Copilot does not retain conversation history between sessions. If you close and reopen a workbook, previous Copilot interactions are not available.
The 2 million cell limit applies per workbook, not per sheet. Very large datasets that approach this limit may produce slower or incomplete responses.
Summary
Setting up Copilot in Excel requires a Microsoft 365 Copilot license, an .xlsx or .xlsm file stored in OneDrive or SharePoint (or locally from February 2026), and data structured in an Excel Table. Standard Copilot mode handles one-shot analysis and formula suggestions, while Agent mode, introduced in January 2026, runs multi-step edits with step-by-step narration. Review every output before using it in reports, as Copilot can generate incorrect formulas or misleading summaries.
FAQ
Does Copilot in Excel require OneDrive?
Yes, until February 2026. Copilot in Excel currently requires AutoSave to be enabled, which means files must be stored in OneDrive or SharePoint. Microsoft announced in January 2026 that support for locally stored modern workbooks is rolling out in February 2026, which will remove this requirement.
What license do I need for Copilot in Excel?
You need a Microsoft 365 Copilot add-on license, which costs $30 per user per month on top of a qualifying Microsoft 365 Business or Enterprise plan. A standard Microsoft 365 subscription without the Copilot add-on does not include Copilot in Excel.
What is Agent mode in Excel Copilot?
Agent mode is a feature rolled out in January 2026 for Microsoft 365 Copilot subscribers. Unlike standard Copilot mode, which suggests changes for you to apply manually, Agent mode makes changes directly to your workbook and shows a log of each action, such as removing blank rows or reformatting dates. You can pause, review, or redirect it at any step.
How many cells can Copilot in Excel process?
Copilot in Excel supports up to 2 million cells per workbook.
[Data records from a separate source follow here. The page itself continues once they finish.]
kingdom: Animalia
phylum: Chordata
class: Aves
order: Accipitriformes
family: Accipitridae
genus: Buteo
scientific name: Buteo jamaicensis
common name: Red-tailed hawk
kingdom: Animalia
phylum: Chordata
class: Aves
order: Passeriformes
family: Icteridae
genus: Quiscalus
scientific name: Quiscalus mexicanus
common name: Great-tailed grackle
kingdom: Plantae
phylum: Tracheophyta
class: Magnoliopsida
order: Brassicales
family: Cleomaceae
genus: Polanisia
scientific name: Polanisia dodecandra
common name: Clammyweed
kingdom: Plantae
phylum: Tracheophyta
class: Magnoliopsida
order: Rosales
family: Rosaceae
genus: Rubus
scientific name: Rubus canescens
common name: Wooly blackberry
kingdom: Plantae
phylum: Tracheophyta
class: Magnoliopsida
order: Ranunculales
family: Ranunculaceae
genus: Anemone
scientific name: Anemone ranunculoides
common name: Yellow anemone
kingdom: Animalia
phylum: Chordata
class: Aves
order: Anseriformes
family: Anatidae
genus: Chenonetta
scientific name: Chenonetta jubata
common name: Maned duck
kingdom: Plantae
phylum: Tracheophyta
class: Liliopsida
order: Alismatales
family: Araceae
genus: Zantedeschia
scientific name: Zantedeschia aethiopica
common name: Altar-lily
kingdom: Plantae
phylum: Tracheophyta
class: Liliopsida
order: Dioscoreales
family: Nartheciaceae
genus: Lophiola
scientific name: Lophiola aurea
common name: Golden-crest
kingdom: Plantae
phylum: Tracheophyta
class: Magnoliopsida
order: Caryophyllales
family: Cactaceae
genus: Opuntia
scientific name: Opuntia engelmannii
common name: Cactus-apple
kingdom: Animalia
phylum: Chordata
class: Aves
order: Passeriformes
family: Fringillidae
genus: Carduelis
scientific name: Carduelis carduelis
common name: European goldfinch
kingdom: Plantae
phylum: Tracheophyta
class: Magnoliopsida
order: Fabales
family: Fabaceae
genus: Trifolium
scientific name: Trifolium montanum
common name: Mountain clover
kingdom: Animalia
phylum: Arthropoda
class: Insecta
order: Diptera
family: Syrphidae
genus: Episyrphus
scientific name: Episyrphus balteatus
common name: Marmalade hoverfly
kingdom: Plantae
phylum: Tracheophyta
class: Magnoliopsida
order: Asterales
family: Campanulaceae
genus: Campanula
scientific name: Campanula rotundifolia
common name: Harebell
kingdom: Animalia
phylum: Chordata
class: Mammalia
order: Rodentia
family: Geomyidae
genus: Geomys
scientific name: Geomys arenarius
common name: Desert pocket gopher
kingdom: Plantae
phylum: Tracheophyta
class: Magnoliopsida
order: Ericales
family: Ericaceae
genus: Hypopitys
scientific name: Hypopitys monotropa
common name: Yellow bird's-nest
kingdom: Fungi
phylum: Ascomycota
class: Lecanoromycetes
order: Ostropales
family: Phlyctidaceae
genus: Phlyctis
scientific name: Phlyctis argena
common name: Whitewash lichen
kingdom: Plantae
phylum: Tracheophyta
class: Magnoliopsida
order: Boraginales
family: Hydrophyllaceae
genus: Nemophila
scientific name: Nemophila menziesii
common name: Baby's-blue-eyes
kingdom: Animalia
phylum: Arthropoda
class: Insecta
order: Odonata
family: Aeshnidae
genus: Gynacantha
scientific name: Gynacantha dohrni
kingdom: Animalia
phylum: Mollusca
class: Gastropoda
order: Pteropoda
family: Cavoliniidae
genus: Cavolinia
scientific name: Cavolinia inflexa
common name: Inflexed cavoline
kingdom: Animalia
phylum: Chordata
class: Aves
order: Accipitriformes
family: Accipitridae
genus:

For most business spreadsheets this is not a limiting factor. If your dataset approaches this size, consider filtering or aggregating the data using Power Query before running Copilot.
Can Copilot in Excel connect to external databases or APIs?
No. Copilot in Excel works only with data in the currently open workbook. It cannot connect to external databases, pull live data from APIs, or access other files. To analyze data from multiple sources, use Power Query to consolidate the data into a single table first, then use Copilot on the result.